■ EXCERPT PROVIDED ■
  9. Gray
    • Origin:

      Color name, also diminutive of Grayson
    • Description:

      The girls have Violet and Scarlet and Ruby and Rose, but for the boys there's a much more limited palette of color names. Gray (or Grey), is one exception, which could make for a soft and evocative--if slightly somber-- choice, especially in the middle. Kaitlin Olson and Rob McElhenney recently named their son Leo Grey.
  10. Garrett
    • Origin:

      Irish variation of Gerard
    • Meaning:

      "spear strength"
    • Description:

      Garrett, also spelled with one 't', is an Irish-inflected name that was in the Top 100 in the nineties, but has now slipped in popularity.
  11. Gilbert
    • Origin:

      German
    • Meaning:

      "shining pledge"
    • Description:

      Considered ultra debonair in the silent-movie era, Gilbert then went through a nerdy phase, a la Gilbert Gottfried. Now though, like Albert and Alfred and Walter and Frank, it could be in for a style revival.
  12. Gunner
    • Origin:

      Scandinavian variation of Gunther
    • Meaning:

      "bold warrior"
    • Description:

      The kind of nouveau macho name favored by NRA-leaning parents. Killers' frontman Brandon Flowers gave it to his son in 2009. Gunnar is another spelling that makes the name a bit less militaristic.
  13. Gordon
    • Origin:

      Scottish
    • Meaning:

      "great hill"
    • Description:

      As this long-term Age of Jordans, both male and female, begins to wind down, the neglected Scottish favorite Gordon, with its more distinguished history, could come back as a distinctive alternative. Gordon is one of the most classic authentically Scottish names for boys.
  14. Gerald
    • Origin:

      English and Irish from German
    • Meaning:

      "ruler with the spear"
    • Description:

      Both a saint's name and a presidential one via Gerald Ford—who was born Leslie—Gerald is a quintessential 1930s-40s name, when it ranked as high as Number 19. Hence all those nice middle-aged and senior Jerrys we've known and loved. Gerald has always been popular in Ireland, accounting for the prevalence of Fitzgeralds there. Though not considered stylish, Gerald remains on the popularity charts. Cousin Gerard has a similar profile, Geraldo is the well-used Spanish version, and Geraldine is the most promising of the family, in line to follow the path of Josephine to imminent revival.

■ WHAT YOU WILL DO ■
In the list of boys' names, who gave the name Gunner to his son in 2009? This data was taken from a separate source.

[Stored data entries]

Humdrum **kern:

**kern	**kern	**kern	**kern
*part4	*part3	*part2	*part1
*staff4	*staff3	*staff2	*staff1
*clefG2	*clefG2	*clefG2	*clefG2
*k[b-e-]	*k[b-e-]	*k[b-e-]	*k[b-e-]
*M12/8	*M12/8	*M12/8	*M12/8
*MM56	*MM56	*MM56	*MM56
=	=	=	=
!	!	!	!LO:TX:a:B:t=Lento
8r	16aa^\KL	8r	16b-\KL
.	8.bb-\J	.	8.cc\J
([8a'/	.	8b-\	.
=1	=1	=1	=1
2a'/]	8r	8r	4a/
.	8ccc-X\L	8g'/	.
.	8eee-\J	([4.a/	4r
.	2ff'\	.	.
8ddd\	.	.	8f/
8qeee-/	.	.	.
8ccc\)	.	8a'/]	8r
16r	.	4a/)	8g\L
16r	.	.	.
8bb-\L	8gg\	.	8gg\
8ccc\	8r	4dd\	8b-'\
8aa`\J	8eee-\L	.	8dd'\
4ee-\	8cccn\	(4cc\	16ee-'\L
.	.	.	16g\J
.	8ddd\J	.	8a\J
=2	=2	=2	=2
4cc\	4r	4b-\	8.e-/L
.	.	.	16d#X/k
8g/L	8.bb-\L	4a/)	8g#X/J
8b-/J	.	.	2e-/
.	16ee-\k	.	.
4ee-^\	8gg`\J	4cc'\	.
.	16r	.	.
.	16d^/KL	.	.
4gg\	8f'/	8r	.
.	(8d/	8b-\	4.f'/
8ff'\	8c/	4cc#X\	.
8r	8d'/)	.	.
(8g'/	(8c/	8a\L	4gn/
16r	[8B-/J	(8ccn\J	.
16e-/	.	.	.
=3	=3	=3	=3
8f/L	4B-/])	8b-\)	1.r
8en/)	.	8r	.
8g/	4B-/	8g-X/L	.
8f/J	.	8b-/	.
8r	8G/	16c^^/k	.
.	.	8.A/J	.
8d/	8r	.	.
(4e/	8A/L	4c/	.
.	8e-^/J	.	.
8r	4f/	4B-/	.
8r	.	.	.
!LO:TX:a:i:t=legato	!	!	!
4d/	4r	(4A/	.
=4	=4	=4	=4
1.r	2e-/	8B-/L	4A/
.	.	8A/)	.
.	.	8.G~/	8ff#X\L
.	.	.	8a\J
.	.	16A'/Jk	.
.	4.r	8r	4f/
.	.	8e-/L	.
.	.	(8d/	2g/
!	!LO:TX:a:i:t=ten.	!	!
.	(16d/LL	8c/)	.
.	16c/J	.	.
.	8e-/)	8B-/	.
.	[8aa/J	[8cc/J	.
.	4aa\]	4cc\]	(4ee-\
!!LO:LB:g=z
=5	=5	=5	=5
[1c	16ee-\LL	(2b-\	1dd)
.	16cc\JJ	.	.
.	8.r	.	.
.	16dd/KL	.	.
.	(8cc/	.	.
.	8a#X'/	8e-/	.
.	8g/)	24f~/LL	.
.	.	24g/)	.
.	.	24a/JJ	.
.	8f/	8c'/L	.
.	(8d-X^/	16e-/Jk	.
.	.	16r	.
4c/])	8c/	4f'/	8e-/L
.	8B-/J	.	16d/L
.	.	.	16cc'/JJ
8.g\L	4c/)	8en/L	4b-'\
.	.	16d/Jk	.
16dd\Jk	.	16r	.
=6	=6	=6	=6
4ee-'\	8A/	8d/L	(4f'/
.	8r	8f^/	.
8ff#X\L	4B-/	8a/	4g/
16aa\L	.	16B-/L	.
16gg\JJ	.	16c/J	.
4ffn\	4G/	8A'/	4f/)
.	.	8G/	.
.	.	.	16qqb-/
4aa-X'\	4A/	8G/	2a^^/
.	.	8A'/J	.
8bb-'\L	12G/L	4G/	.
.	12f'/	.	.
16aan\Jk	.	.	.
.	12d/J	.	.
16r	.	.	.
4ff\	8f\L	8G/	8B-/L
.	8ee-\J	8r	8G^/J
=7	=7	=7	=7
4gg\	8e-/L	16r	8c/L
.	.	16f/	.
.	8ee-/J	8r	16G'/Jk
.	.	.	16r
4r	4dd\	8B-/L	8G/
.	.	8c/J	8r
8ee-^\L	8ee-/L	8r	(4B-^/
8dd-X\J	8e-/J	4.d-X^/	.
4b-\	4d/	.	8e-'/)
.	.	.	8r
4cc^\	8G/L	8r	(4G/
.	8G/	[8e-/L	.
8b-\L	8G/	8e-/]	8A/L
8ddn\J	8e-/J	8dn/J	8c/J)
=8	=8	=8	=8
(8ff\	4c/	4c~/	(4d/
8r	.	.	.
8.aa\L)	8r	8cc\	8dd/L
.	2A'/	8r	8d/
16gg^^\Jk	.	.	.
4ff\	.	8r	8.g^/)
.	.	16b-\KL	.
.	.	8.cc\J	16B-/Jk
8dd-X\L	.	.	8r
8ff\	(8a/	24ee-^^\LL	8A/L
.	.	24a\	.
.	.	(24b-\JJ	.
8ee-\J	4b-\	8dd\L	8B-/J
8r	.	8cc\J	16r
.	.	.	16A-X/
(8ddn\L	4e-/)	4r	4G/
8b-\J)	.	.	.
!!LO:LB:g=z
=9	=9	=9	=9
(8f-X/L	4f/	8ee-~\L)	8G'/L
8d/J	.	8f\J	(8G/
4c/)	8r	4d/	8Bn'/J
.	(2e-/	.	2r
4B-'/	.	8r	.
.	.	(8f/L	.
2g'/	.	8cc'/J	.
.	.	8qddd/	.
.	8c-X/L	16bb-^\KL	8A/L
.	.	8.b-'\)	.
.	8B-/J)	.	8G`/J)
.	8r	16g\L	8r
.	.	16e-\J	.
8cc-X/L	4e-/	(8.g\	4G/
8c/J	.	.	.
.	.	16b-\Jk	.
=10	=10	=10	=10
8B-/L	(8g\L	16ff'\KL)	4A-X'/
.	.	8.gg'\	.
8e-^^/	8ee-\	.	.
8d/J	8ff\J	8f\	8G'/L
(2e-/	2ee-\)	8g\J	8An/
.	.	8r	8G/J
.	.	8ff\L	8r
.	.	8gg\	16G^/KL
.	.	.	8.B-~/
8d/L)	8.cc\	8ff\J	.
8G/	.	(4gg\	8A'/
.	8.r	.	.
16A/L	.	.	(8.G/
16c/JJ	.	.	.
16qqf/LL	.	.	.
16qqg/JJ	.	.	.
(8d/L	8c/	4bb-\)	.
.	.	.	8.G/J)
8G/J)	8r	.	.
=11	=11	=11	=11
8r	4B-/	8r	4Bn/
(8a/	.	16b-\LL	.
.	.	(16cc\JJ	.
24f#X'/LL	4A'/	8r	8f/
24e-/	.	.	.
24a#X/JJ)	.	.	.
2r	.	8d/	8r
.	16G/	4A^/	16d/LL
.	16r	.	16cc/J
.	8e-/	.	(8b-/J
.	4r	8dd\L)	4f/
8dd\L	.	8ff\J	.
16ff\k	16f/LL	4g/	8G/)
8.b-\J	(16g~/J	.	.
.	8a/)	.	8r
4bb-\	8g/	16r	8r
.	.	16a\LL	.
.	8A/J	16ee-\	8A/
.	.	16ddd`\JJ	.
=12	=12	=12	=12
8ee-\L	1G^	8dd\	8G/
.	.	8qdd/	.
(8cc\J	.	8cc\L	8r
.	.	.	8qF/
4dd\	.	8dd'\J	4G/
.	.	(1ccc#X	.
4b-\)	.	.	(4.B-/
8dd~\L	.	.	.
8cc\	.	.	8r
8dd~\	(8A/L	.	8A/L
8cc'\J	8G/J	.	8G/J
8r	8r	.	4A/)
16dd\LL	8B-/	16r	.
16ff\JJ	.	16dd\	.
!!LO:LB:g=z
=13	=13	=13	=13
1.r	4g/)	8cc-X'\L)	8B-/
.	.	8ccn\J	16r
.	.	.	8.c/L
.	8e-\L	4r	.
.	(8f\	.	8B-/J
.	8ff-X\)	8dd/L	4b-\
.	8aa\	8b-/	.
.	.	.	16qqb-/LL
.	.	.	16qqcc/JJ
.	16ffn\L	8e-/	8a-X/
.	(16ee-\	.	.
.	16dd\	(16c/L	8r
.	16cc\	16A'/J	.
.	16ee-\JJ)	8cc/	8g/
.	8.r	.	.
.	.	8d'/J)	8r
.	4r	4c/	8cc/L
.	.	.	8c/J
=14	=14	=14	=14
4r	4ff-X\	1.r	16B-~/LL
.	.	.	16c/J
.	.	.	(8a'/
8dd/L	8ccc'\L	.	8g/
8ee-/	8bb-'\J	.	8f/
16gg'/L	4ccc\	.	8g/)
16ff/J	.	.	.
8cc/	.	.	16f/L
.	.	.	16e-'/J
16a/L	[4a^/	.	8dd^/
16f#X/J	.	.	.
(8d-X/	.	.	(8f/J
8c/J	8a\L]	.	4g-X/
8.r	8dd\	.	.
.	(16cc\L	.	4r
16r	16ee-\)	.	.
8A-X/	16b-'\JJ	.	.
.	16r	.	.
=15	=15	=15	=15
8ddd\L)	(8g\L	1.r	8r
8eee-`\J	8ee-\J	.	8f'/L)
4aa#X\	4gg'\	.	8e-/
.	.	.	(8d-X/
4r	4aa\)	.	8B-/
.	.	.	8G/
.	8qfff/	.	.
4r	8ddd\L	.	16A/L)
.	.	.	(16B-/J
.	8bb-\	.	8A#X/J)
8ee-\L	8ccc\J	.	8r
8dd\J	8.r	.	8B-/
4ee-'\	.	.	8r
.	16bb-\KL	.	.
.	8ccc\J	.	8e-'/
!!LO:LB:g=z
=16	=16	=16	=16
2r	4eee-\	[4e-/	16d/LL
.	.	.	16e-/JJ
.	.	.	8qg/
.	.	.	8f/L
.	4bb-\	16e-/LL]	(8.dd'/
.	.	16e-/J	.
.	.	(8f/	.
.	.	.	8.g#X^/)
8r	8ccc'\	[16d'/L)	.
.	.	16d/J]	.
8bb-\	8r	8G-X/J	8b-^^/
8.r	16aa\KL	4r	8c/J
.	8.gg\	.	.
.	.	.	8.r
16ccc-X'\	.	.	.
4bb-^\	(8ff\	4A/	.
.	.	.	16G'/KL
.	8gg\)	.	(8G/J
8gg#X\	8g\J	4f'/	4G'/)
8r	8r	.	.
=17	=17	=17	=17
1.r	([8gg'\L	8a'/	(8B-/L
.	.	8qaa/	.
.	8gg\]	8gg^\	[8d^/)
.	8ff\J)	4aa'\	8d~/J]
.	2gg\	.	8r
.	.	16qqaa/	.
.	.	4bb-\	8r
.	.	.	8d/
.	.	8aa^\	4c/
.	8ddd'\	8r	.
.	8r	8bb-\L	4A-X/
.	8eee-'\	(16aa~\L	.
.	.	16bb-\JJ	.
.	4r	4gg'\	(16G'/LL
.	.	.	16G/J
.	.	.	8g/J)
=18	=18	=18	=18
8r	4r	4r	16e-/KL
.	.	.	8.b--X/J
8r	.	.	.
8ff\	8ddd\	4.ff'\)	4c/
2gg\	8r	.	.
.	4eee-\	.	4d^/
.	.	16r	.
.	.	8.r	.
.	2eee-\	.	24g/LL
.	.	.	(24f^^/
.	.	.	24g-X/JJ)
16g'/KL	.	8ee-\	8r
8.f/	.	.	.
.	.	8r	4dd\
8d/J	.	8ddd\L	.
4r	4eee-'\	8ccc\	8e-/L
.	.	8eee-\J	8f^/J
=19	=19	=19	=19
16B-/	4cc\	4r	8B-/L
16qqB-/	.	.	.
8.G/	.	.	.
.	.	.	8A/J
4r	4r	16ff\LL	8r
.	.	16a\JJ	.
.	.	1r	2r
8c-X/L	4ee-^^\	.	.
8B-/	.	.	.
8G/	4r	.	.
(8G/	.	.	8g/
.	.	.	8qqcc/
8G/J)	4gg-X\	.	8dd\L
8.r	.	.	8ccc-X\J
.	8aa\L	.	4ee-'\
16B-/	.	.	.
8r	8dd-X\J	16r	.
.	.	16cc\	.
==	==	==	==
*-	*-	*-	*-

■ SOLUTION ■
Brandon Flowers, frontman of the Killers.